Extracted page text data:
=======
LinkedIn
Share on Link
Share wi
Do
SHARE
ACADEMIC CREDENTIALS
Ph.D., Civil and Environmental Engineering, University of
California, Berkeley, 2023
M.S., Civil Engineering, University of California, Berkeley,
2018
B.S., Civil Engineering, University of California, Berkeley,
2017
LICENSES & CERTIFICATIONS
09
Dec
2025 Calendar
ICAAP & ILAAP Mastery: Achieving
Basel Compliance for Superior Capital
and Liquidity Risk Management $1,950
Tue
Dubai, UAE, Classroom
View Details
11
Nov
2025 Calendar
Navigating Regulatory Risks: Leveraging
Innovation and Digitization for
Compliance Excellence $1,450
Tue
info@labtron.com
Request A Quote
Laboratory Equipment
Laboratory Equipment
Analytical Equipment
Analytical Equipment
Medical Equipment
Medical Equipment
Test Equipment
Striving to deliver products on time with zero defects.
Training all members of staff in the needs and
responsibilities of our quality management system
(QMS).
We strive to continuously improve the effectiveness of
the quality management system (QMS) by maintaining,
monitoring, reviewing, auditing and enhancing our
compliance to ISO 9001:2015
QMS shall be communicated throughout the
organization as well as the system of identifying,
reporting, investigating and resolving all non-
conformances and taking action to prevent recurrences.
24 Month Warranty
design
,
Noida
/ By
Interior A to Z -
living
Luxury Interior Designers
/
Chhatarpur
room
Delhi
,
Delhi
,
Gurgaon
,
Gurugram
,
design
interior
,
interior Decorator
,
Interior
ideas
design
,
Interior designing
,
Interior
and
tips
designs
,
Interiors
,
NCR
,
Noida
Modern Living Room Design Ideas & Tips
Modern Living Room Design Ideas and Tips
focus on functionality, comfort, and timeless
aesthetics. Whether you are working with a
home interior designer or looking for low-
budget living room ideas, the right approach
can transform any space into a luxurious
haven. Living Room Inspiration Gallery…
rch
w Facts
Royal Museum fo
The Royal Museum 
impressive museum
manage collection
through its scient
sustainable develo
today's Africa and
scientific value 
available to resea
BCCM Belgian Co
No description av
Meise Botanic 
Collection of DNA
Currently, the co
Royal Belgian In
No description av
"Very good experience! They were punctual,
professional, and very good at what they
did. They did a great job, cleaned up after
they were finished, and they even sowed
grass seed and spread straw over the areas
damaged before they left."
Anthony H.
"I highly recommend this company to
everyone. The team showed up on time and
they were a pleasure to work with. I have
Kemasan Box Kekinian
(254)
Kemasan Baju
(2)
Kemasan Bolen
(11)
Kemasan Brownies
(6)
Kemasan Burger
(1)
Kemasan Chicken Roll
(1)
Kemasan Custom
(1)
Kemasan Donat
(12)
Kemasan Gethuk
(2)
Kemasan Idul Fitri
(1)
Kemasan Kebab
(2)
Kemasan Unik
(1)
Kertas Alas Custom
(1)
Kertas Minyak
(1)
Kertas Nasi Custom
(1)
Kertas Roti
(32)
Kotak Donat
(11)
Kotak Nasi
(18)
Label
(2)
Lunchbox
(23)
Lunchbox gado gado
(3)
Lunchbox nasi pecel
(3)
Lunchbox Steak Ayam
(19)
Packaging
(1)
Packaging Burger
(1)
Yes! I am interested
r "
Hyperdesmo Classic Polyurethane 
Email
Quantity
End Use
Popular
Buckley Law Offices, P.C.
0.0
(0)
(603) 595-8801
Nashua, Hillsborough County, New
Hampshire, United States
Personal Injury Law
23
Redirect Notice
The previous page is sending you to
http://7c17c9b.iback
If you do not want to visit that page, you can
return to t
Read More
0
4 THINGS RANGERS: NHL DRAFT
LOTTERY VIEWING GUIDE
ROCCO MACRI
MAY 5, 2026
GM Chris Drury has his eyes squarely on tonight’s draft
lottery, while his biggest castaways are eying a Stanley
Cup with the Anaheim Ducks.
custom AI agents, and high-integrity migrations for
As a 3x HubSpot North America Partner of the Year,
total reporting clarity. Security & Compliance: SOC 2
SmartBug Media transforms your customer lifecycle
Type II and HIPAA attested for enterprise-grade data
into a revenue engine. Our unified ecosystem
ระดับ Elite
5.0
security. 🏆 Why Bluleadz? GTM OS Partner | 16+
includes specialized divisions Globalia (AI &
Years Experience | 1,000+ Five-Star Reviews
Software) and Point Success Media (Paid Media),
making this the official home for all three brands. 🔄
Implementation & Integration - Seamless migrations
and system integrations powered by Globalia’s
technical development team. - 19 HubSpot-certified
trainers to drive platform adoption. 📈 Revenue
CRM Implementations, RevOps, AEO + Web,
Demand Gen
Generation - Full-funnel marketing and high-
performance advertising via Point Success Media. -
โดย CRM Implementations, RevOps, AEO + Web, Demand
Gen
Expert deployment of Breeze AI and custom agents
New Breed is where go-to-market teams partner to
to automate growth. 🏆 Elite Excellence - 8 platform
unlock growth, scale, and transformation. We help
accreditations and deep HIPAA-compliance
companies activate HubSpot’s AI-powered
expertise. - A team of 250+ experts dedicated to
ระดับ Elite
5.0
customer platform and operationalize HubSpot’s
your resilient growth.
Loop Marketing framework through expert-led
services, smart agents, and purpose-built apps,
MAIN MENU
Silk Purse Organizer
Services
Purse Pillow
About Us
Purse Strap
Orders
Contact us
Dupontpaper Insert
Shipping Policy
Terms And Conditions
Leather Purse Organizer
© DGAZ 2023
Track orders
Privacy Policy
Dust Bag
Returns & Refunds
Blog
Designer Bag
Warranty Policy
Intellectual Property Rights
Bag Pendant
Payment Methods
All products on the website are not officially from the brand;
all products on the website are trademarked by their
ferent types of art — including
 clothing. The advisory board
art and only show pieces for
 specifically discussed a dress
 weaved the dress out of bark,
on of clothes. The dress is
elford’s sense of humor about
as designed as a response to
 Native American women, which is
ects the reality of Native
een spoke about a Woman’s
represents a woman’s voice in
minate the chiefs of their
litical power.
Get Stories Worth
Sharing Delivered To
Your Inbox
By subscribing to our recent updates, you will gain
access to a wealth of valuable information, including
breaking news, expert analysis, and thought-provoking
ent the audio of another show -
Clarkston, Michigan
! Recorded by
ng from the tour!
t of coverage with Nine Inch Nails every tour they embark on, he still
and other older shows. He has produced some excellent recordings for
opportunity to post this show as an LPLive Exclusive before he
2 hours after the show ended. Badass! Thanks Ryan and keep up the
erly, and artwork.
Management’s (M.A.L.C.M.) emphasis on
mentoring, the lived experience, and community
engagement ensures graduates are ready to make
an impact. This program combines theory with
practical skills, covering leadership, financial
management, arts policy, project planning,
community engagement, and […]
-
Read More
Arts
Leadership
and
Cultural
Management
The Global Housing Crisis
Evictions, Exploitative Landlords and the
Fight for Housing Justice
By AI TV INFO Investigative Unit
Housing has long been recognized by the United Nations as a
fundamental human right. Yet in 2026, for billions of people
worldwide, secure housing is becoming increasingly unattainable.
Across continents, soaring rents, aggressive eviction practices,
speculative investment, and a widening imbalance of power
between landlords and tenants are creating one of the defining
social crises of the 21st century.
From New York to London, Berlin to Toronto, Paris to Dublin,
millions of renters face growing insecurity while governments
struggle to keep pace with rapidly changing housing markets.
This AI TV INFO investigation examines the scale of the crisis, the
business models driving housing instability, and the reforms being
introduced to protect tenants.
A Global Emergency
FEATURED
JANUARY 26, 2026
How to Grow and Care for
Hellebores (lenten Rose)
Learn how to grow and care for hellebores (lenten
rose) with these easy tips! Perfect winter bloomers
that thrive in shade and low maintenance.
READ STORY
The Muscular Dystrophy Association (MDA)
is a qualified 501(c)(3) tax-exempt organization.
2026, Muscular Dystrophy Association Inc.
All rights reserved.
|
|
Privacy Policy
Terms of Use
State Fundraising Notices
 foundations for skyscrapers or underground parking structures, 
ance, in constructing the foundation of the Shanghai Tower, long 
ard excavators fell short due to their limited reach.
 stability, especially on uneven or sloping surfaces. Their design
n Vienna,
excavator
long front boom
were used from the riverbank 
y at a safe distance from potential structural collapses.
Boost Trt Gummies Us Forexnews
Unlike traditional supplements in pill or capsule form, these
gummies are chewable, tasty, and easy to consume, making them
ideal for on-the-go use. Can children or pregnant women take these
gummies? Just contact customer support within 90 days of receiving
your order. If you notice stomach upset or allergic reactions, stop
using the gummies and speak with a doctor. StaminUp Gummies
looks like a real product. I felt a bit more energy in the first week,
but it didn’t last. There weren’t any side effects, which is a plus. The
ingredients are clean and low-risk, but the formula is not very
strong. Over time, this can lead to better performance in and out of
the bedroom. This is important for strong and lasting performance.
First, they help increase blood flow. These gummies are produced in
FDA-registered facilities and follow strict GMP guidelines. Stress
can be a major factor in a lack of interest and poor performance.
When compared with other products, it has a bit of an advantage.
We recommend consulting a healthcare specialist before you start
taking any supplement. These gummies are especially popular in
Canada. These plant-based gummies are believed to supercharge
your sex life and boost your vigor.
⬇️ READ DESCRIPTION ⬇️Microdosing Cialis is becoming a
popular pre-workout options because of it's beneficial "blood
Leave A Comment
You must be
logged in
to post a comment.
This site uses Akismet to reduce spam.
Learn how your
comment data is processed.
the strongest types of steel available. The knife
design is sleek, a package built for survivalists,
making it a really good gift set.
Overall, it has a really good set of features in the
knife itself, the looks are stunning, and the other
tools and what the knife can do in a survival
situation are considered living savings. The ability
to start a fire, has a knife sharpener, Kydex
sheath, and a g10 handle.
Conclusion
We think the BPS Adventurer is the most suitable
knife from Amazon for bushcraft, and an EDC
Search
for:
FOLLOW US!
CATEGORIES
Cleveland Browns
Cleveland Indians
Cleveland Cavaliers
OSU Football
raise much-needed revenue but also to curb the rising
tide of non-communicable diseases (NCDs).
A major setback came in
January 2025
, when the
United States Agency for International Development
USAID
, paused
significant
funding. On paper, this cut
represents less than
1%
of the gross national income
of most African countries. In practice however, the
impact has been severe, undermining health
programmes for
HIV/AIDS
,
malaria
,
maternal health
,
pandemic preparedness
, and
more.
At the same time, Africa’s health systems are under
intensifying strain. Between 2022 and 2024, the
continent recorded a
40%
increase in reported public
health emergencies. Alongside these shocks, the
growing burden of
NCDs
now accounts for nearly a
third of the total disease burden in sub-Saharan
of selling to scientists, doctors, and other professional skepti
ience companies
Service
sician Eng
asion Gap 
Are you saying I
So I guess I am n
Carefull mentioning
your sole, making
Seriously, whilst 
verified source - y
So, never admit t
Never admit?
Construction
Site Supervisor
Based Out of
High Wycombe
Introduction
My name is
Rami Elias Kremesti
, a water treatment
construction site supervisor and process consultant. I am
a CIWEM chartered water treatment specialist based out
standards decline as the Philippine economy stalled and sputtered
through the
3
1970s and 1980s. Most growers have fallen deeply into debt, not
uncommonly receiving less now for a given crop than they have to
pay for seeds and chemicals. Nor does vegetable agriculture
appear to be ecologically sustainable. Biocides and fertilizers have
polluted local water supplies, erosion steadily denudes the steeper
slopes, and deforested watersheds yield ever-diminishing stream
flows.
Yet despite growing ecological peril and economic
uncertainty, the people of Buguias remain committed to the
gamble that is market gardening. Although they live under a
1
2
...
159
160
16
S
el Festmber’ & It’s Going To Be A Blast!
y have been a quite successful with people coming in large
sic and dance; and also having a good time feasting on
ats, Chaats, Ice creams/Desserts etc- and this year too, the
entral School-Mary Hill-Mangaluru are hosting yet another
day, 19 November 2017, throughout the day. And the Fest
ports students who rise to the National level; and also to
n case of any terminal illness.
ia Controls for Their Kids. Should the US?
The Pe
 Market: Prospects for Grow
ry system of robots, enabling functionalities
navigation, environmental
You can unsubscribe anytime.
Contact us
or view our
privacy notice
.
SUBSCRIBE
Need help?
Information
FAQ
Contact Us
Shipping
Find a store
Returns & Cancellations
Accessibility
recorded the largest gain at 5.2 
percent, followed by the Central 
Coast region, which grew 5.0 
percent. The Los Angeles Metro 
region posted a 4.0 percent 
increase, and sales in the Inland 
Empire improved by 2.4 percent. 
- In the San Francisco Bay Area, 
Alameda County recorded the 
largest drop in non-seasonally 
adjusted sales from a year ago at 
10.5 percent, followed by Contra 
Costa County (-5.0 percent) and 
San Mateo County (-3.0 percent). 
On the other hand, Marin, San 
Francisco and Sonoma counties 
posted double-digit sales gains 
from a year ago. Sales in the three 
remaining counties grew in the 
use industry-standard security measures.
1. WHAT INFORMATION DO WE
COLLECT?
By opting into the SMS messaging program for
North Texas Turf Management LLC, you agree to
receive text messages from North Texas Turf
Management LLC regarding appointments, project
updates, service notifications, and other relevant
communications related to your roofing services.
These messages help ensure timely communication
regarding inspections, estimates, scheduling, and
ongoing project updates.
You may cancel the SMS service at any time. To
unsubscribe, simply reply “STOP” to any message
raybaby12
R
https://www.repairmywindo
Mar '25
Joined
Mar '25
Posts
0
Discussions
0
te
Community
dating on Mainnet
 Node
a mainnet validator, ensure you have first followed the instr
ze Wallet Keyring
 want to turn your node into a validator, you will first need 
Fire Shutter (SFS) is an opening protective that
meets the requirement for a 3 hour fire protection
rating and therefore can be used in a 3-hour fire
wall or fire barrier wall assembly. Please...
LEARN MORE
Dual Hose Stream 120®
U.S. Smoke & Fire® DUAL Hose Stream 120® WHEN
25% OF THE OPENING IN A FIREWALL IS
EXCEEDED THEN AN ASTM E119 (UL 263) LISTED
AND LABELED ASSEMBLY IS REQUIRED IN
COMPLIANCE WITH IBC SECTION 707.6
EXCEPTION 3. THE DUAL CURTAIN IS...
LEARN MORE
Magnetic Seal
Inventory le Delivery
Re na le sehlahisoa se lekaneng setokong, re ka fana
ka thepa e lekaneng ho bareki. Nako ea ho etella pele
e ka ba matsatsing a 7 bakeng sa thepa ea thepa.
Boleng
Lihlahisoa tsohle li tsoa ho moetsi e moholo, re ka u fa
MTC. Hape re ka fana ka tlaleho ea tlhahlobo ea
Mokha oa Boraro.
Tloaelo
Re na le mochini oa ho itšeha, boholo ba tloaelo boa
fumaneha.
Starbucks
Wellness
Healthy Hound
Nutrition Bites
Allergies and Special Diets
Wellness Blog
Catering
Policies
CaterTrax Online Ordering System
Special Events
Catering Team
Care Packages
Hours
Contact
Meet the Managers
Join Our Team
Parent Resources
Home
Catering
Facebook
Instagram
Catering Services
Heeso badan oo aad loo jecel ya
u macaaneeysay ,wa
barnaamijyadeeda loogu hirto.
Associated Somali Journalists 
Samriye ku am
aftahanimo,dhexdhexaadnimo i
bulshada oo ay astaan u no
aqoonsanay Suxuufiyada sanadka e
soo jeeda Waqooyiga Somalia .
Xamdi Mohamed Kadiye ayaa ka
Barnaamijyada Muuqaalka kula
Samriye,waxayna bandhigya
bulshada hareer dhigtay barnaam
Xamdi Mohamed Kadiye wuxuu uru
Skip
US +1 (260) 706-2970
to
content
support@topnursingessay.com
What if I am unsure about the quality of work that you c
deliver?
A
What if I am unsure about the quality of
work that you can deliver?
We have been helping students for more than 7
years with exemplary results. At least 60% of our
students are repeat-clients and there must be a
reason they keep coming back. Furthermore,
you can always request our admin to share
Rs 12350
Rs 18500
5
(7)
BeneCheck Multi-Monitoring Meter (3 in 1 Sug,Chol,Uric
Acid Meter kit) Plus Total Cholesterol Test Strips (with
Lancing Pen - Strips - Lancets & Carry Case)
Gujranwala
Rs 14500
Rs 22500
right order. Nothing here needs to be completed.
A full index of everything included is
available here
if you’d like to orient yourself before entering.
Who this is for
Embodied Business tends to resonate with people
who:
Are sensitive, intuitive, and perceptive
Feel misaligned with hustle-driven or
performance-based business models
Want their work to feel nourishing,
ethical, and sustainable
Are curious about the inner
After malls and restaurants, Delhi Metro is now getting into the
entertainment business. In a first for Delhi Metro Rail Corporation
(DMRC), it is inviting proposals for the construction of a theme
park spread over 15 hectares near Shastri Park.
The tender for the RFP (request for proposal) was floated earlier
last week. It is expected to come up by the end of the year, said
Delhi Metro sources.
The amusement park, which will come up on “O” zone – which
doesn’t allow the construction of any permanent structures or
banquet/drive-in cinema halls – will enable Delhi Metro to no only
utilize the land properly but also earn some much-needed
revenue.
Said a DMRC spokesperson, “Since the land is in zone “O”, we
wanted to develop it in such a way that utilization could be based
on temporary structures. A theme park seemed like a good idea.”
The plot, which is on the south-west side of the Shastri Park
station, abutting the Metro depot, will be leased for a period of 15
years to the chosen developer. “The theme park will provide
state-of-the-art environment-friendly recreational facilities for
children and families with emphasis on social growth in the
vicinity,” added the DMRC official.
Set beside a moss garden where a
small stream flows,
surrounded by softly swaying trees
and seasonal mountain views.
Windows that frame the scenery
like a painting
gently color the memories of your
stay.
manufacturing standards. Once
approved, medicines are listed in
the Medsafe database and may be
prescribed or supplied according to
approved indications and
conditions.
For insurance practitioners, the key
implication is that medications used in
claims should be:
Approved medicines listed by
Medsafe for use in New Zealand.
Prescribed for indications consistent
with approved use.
=======
Action item: Write out the stretch from the start of the items through the line that contains "Training all members", swapping "Calendar" for "Schedule" and leaving everything else as it is.

Your solution:
LinkedIn
Share on Link
Share wi
Do
SHARE
ACADEMIC CREDENTIALS
Ph.D., Civil and Environmental Engineering, University of
California, Berkeley, 2023
M.S., Civil Engineering, University of California, Berkeley,
2018
B.S., Civil Engineering, University of California, Berkeley,
2017
LICENSES & CERTIFICATIONS
09
Dec
2025 Schedule
ICAAP & ILAAP Mastery: Achieving
Basel Compliance for Superior Capital
and Liquidity Risk Management $1,950
Tue
Dubai, UAE, Classroom
View Details
11
Nov
2025 Schedule
Navigating Regulatory Risks: Leveraging
Innovation and Digitization for
Compliance Excellence $1,450
Tue
info@labtron.com
Request A Quote
Laboratory Equipment
Laboratory Equipment
Analytical Equipment
Analytical Equipment
Medical Equipment
Medical Equipment
Test Equipment
Striving to deliver products on time with zero defects.
Training all members of staff in the needs and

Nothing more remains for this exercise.